Sometimes I think I should just be using sql.. (which we do on other projects)

Yeah, I've been pretty happy without ORM in node.js, I even wrote a semi-nice wrapper so I could turn template strings into parameterized queries. Made writing a bunch of migration scripts a cakewalk.

Sometimes it's really just easier to write SQL directly.

Do you mean something like Datomic? It has been intriguing me for a while...
Hence Kx, ZODB.
I'm not too familiar with ZODB, but it looks like it tries to impose OO on a database, while in reality relational model works best with data, so making programing language able to interact with data that way would be better. I think something like JOOQ[1] is close to that.

In order to get good performance you want to minimize number of back and forth requests over network. So instead of making a request to obtain list of items, and then fetching each of the item one by one (so called N+1 select issue) you will get a better performance if you make the database send only the data you want, nothing more, nothing less.

[1] http://www.jooq.org/

> I'm not too familiar with ZODB, but it looks like it tries to impose OO on a database, while in reality relational model works best with data, so making programing language able to interact with data that way would be better.

ZODB itself is essentially a transactional single-object store, where that "single object" is usually the root node of an arbitrary (possibly cyclic) object graph. Storage depends on the backend, nowadays you'd usually use file storage for development and relstorage for any kind of deployment.

It doesn't have any query language, Python is. There are no indices beyond those that you explicitly create (eg. a dictionary would be a simple index, but other packages provide more complex indices, like B-Trees - the nice thing here is that anything that goes into the DB is fully transacted, which removes a lot of headache that you'd have with other solutions (eg. flat XML files)).
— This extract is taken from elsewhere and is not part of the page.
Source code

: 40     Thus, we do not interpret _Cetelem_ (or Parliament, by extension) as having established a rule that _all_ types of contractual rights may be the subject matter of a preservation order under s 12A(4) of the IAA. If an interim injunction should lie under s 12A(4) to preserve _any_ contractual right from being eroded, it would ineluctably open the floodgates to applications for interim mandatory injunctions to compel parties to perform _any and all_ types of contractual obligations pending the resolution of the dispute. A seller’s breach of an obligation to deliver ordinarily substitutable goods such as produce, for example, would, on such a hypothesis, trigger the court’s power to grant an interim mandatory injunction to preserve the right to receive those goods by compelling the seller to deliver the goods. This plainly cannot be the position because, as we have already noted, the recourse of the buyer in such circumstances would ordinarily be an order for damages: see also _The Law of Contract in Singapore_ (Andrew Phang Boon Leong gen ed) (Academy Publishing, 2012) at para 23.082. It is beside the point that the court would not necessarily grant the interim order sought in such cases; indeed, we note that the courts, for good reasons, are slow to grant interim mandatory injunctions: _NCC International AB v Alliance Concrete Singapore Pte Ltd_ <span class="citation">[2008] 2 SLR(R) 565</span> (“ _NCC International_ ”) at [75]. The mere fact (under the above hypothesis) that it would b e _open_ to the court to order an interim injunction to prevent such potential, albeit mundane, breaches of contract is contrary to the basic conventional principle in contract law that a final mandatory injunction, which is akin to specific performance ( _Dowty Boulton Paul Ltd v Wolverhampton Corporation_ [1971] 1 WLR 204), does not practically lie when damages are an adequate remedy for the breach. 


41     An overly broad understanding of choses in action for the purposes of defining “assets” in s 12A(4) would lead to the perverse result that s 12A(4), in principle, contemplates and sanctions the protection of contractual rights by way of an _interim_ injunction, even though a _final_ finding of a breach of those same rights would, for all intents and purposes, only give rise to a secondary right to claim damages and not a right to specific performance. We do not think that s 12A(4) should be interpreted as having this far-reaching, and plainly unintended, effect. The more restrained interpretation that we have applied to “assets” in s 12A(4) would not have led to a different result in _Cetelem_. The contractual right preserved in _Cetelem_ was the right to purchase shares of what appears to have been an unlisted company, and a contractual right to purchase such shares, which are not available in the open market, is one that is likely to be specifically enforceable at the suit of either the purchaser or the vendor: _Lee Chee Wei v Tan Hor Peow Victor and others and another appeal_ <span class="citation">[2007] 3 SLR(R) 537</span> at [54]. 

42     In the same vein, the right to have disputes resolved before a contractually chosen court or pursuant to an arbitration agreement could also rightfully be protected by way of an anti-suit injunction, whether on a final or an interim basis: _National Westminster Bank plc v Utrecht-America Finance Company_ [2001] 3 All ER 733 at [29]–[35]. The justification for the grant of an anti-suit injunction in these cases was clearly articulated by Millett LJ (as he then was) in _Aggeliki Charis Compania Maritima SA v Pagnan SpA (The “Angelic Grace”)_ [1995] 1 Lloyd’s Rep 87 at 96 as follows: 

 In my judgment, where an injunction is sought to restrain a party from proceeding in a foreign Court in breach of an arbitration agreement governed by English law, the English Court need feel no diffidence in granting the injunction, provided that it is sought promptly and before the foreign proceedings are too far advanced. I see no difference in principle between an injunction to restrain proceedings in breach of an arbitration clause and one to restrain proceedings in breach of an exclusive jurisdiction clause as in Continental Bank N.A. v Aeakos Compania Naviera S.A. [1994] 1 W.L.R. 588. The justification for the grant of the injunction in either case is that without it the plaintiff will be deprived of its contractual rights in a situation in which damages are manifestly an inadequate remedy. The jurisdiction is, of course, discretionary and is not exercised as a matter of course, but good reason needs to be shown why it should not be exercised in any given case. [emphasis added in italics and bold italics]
ZODB thrives when your data model is too complex to easily or efficiently map into SQL, when you don't do or need efficient complex ad-hoc queries and when 180 % performance and concurrency (although this was recently improved through the MVCC reimplementation) isn't the highest priority. Since it's pretty good at caching (much better than most ORMs) performance usually doesn't suck.

ZODB is not a database, nor is it fast.
More like a database toolkit. Performance depends on application but was clearly never the top priority. (Can still be pretty impressive in comparison due to the rather effective instance caching)
Yep, the K interpreter is pretty mediocre (it is very small and the language is inherently pretty fast, but the interpreter is otherwise not very advanced¹) but being directly integrated with a very optimized in-memory column-store database means it smokes anything else. Even the massive engineering effort in a JVM+RDBMS simply can't compete with running K directly on memory-mapped files.

1. I believe they added SIMD support a year or two ago and got a massive (2-10× IIRC) speedup.